# What is needed
Among the entries below, only the lines starting at the one with "right elbow: (380, 259)" and ending at the one with "right back paw: (381, 286)", both included, are to be printed exactly.

——

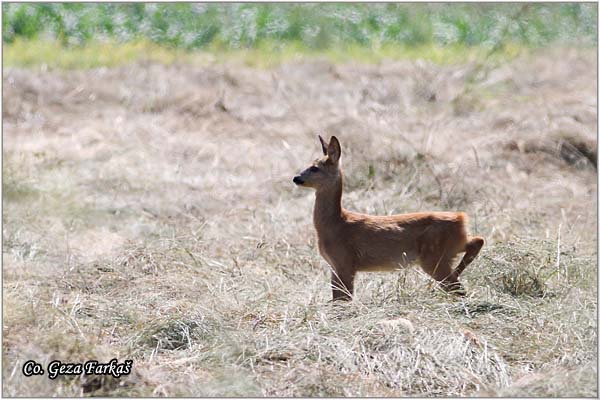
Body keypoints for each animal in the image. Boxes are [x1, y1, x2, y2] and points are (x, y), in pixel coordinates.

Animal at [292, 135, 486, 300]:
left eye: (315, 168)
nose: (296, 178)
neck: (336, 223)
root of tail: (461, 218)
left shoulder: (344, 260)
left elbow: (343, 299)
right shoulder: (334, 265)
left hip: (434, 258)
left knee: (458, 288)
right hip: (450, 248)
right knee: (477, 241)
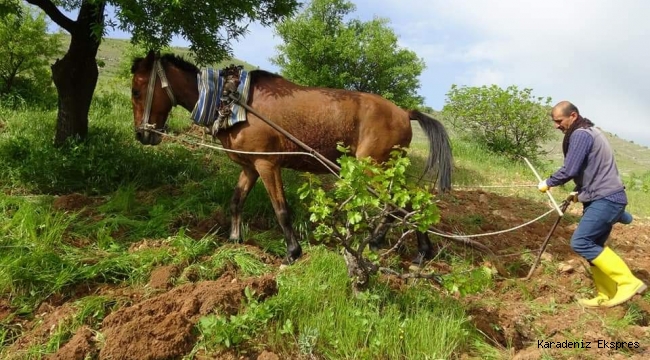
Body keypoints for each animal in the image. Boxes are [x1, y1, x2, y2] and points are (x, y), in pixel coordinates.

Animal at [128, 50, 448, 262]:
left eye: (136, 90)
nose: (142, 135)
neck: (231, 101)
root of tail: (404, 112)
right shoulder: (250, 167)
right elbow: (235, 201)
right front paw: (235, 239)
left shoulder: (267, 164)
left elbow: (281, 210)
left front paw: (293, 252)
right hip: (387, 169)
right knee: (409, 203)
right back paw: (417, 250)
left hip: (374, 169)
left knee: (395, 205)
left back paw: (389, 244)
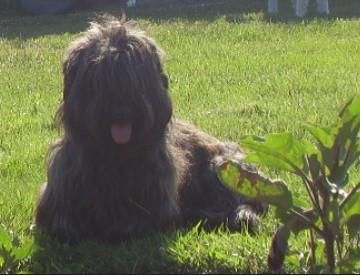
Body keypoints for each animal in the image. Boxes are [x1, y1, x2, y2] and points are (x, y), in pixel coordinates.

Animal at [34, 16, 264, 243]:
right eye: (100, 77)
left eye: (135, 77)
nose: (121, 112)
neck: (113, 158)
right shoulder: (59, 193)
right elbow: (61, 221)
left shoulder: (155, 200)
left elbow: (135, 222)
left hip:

——

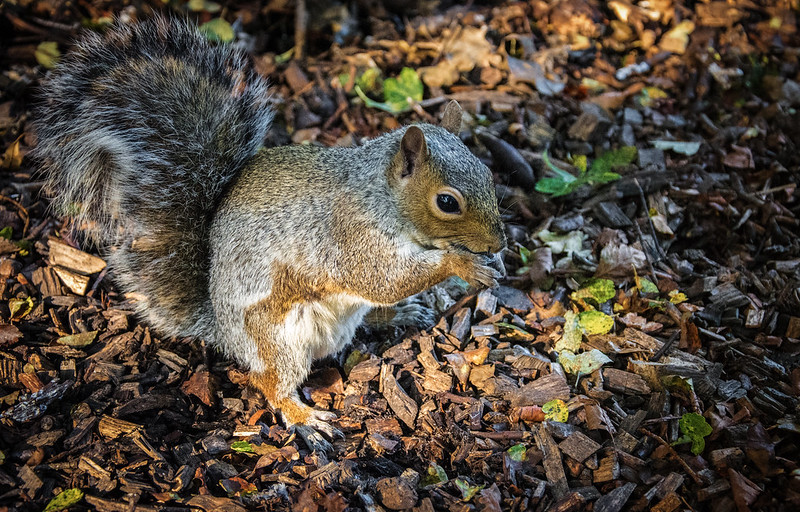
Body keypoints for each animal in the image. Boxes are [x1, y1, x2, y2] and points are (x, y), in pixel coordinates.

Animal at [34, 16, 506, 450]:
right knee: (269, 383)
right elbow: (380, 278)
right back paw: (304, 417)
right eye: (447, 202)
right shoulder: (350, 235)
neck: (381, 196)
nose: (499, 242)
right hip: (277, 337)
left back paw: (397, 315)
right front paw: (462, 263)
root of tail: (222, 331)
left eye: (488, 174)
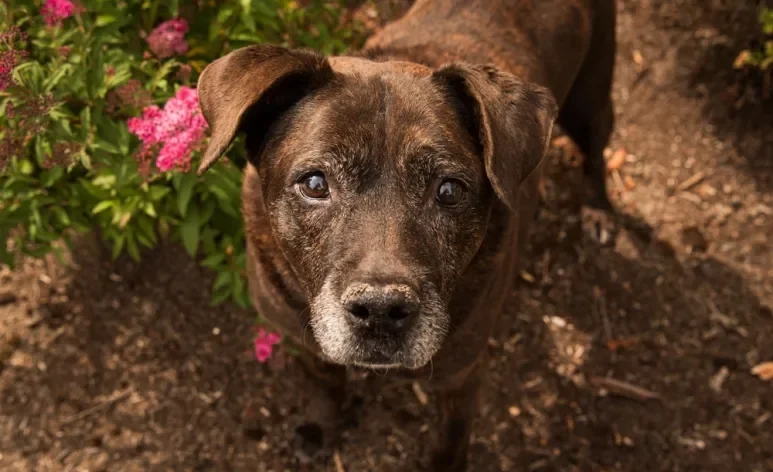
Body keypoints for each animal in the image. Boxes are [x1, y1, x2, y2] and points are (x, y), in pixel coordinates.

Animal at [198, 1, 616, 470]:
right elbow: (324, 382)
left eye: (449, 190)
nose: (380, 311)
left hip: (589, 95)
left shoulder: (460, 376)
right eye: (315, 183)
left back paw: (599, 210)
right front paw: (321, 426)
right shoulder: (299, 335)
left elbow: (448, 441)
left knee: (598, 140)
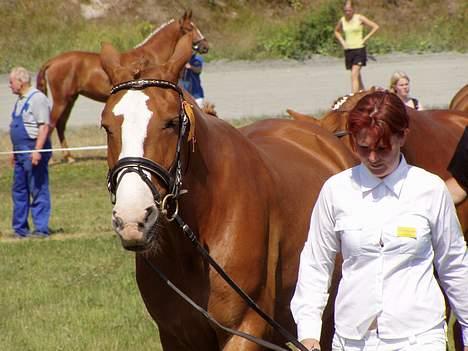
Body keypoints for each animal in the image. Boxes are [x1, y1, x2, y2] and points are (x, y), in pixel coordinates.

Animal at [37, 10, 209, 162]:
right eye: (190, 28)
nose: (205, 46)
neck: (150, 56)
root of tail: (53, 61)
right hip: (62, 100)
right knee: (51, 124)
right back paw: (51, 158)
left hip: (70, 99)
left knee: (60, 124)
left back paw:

——

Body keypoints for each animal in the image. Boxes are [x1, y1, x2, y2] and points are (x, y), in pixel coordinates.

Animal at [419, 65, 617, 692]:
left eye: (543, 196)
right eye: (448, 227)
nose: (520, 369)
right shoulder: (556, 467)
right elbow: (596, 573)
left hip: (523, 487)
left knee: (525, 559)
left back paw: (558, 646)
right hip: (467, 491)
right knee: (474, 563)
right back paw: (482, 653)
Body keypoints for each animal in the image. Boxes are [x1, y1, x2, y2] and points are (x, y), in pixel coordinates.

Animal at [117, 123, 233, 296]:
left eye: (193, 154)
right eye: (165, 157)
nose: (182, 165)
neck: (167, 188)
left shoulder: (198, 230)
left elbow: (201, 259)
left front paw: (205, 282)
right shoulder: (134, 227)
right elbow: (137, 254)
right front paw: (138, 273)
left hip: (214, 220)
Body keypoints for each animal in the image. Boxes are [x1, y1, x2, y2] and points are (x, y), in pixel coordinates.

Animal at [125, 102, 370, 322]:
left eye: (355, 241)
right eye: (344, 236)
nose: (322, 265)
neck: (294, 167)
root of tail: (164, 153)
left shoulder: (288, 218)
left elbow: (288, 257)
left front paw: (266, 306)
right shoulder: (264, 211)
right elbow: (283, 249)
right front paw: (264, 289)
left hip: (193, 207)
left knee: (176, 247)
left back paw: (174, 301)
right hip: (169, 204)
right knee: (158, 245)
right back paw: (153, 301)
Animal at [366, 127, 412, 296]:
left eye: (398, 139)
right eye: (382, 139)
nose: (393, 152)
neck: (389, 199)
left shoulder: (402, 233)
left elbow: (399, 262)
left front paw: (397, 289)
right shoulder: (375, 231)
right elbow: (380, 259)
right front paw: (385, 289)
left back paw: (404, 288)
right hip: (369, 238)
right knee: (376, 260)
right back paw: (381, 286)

——

# Answer below
right elbow: (380, 259)
right front paw: (385, 289)
left back paw: (404, 288)
right hip: (369, 238)
right knee: (376, 260)
right back paw: (381, 286)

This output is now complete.